I have a nutritionist appointment on Wednesday. I don't want to go. I've done nothing but fail. She gave me a food journal last time I was there and I haven't wrote a single thing down. I haven't added, I've subtracted. I just don't want to go back because nothing will be available to talk about..
Maybe I'll have my dad cancel since it's probably not do able anyway. It's at 3:30 and usually he doesn't get home till around then. I'd need to find a ride either way so maybe it'd be better.

I have an appointment for my hair on the 23rd. The hairdresser my mom always takes me to and has been close friends with since she was a teenager. I had to call and make an appointment by myself and the date she chose was like instant mouth drop. Every year I get my hair done before school and every year she schedules me on the same day as an orientation, this year she scheduled me on the day I pick up my schedule for school. (I don't need orientation this year) So it's like she doesn't even know and she schedules me on that day. Struck me as funny.
But I'm worried about getting my hair done. It's dry and it's thin and I lose so much hair and I'm afraid what dye will do or what her ripping through my hair will do.. I'm going to look up haircuts for very long hair that makes hair look thicker..I just want my old thick hair back..

Sunday, August 5, 2012

A Fantasy

 I haven't been being totally open in my posts. That's done with.

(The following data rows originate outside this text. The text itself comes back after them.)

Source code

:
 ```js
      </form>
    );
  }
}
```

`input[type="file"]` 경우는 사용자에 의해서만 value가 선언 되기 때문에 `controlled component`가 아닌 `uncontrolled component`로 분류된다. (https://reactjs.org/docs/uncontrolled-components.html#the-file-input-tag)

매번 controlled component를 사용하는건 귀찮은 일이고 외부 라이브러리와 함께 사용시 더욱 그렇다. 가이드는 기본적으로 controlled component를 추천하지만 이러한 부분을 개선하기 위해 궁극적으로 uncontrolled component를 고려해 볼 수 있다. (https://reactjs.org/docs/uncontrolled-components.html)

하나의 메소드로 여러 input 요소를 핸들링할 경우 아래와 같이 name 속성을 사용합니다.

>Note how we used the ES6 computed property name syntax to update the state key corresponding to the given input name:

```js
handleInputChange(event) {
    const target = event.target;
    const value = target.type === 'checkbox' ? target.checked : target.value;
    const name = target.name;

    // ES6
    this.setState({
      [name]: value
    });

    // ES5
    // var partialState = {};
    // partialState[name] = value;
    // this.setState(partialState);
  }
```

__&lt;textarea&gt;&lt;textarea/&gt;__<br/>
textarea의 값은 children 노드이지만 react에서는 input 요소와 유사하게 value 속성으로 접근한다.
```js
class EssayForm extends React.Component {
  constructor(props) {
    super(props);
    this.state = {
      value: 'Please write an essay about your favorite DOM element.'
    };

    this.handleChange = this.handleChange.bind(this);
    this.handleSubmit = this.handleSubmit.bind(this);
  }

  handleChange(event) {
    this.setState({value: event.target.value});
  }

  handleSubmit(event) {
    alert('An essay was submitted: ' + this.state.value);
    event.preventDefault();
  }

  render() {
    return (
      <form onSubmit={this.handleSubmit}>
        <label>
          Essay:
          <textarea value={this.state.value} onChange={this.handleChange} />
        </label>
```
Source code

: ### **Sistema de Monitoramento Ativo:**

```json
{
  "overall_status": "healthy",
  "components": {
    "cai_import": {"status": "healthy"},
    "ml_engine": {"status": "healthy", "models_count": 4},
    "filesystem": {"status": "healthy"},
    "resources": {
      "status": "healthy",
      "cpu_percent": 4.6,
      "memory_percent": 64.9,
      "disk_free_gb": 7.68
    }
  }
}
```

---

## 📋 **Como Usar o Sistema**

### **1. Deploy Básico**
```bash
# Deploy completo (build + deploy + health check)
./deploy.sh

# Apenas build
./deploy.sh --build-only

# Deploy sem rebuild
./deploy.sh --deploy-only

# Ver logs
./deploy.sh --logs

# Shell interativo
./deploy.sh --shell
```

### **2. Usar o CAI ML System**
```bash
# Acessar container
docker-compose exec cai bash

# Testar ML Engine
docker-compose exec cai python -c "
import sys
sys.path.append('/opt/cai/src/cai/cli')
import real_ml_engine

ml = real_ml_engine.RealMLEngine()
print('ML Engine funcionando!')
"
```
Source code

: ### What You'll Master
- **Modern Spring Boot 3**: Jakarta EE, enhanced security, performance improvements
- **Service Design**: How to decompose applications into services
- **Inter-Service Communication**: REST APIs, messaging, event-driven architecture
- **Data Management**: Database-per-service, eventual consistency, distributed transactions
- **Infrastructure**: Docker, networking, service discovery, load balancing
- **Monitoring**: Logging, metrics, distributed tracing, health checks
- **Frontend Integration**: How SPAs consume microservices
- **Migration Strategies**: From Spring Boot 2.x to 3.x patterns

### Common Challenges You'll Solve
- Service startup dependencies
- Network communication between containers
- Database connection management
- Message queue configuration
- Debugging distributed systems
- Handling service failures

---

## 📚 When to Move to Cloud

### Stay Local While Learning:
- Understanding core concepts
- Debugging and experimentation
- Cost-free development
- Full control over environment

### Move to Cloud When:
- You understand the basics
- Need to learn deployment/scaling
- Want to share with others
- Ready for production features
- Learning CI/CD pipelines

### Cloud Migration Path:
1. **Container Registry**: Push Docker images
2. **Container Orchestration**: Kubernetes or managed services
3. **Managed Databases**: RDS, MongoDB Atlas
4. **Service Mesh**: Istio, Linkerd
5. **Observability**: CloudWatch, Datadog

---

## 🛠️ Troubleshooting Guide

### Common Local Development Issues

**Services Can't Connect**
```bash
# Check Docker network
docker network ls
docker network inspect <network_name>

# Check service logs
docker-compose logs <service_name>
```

B is on vacation with his friends until Wednesday. He's getting back at night so I won't be able to see him until Thursday..Kill me. I'm going to be completely alone until he gets back. What with my dad constantly working and B won't be texting much. He'll be swimming or too high to talk to. Yeah, him and his friends are going to be nonstop high the whole vacation. It was planned. Today, the first day they're there- we've barely talked. I mean yeah we talked but it was real conversation. It's spaced out ranging from 10-50 minutes for a response mostly. I miss him already and yeah there's times I went 4 days without seeing him, but I was still talking to him constantly. Now it's like I don't see him or talk to him. I'm already feeling extremely alone and trapped inside my head. I have no distractions and Ed is sneaking in a lot more lately.

Friday, August 3, 2012

Should I Even Bother?

I put work and time into this blog and like..no one is reading it.
If you think I should keep writing and putting effort, there's a poll on the side there.

Wednesday, August 1, 2012

Skin Tight Binge

A nectarine, two apples, a pear, a shit ton of grapes and like a cup and a half of raspberries. Earlier, yogurt, a banana, a nectarine, a pear, raspberries and a bunch of grapes.
I'm exhausted and it feels like a bowling ball is in my lower right abdomen..and it looks that way too. Hard. My skin is tight. When I breathe, I feel like someone is sitting on my lungs. My stomach is sticking out. I'm the definition of uncomfortable. I want to cut my midsection out and get rid of this excruciating discomfort..
I want to clear my body of all the food I ate and all the stuff waiting to leave but not being able to. I want to feel comfortable and eat good. Tomorrow I won't binge. I think I'm going to feel sick tomorrow. Not in the mood. But who knows, I used to binge on a fuckload more every single night during school for a long time there. I hate bingeing but today was just..I was setting myself up for it. Ever since last night and this morning I woke up with the desire to do nothing but binge. I had to hold off at bingeing on real food every meal. Then night strikes and the fruit comes out.
The aftermath of this binge was different. I came in my room and left the lights off. Grabbed my blanket and sat down and covered my legs. I want to feel covered right now. Enveloped in something.. Comforted.  I'm sick of this. I'm sick of tight skin and discomfort. I'm sick of living in pain and fear and constant planning and worry about my diet. I want to fucking LIVE.
I fucking despise to the bottom of hell binge eating and starving. I. FUCKING. DESPISE. IT.